Sarah and her yearling, Finnegan, are just two of the draft horses found at Clydesdale Corners in Wellington, a farm owned by former investigator Curtis Bridges.

The 64-year-old began raising Clydesdales in 1982 when he and his wife, Kathy, owned a farm on Lookout Mountain in Golden while Bridges worked with the Colorado Bureau of Investigation.

It wasn't until seven years ago that Bridges decided to move up north and make Clydesdale Corners his full-time job.

Bridges will show Sarah and a 2-year-old stallion named Ozzie at the Big Thunder draft horse show from Jan. 14-16 at the Larimer County Fairgrounds & Events Complex, and then at the National Western Stock Show Jan. 8-23 with the draft horse show happening Jan. 21-23.

Anyone familiar with commercials for Budweiser beer is also probably familiar with the Budweiser Clydesdales that majestically glide across the landscape pulling a wagon in full draft horse tack.

The look of a Clydesdale at a draft show is very similar, and the preparation that goes into making the horses look presentable begins at least a month in advance.

First, the horses are fitted with shoes and pads, which are roughly the size of dinner plates. Bridges then grooms Sarah and Ozzie every day, making sure the feathering -the white tufts of fur surrounding the hooves - is properly kempt and as bright as possible.
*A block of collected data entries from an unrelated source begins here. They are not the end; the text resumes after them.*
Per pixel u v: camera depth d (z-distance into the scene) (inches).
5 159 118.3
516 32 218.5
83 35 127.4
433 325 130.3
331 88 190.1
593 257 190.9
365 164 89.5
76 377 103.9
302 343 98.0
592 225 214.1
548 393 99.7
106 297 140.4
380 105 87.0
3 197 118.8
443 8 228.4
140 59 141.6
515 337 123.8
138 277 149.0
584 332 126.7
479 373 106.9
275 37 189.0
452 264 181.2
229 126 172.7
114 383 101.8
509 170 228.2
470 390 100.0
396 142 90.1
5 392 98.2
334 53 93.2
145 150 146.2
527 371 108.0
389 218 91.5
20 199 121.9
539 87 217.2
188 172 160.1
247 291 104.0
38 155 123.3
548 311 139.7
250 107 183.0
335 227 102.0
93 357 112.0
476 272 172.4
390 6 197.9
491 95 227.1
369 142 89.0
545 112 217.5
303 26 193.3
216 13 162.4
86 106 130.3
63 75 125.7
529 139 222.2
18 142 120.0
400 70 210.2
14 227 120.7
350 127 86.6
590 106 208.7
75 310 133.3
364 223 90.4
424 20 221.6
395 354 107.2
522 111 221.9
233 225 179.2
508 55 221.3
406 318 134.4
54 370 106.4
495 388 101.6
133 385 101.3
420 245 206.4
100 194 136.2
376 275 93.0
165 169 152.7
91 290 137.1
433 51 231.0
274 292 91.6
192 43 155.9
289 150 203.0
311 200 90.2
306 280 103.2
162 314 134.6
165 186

"You just don't do all this the day before a show," Bridges said. "It's a process."

And then comes the mane. A Clydesdale's mane is braided for show, but it must be at the proper length and thickness. Bridges combs the horses' manes and thins them out with a razor brush about a week before the show.
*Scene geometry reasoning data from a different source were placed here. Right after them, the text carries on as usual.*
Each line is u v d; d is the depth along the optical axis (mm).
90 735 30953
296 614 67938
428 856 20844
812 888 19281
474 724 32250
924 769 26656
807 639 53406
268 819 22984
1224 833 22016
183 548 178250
And then comes the exercise.

"I've been taking (Sarah) out a couple times a week to build up her stamina," Bridges said.

Sarah is being shown in the single-cart competition where she will carry a small, two-wheeled cart with one or two riders, and the halter class competition where Sarah will be shown groomed and wearing a show harness. Ozzie is being shown only in halter class where Bridges said the stallion's impeccable breeding will come in handy.

"Ozzie has what you would call the best breeding for a Clydesdale," Bridges said.

At the age of 2, Ozzie is still a bit too green to be a great show horse, Bridges said. Three is the earliest a horse should be in tough competition.

"It'd be like giving a 14-year-old kid the keys to your car," Bridges said.

Even though he doesn't work for Budweiser, Bridges said he visited all six locations where Budweiser keeps its teams of Clydesdales to view the design of the barns and learn what he could about keeping Clydesdales. Bridges used to keep a team of Clydesdales and work for Channel 4 News in Denver where he and a four-horse team marched in parades and appeared in commercials.

Now, the stable consists of four Clydesdales who are raised mostly for breeding, showing and pulling carriages for weddings. And, Bridges said, that's all the work he can handle since he runs the operation himself these days.

"The problem is if you're doing a one-man band, it's difficult to do too much," Bridges said. "When we were doing parades, we had about four people (working for us)."

Though Sarah is three months pregnant, Bridges said she will be working well into June, when she'll be nine months into an 11-month pregnancy. But, the mare is certainly built well enough to withstand even the hardest work in her condition. She stands at 18.1 hands high (6-foot-1) at the withers and weighs 2,100 pounds.

"It's better for her to get out there and get exercise," Bridges said. "You can't do real heavy stuff the last couple of months, but doing the stock show now, at three months, that's fine."

Bridges wasn't expecting to breed Sarah so soon after her first foal, but when Bridges and his wife went on a trip to Michigan in 2009, some interesting developments were happening back at Clydesdale Corners.

"Last September, we went back to my high school reunion and our stallion broke through the fences ... so, (Sarah's) now expecting in August (2011)," Bridges said.

Just another day on the farm at Clydesdale Corners.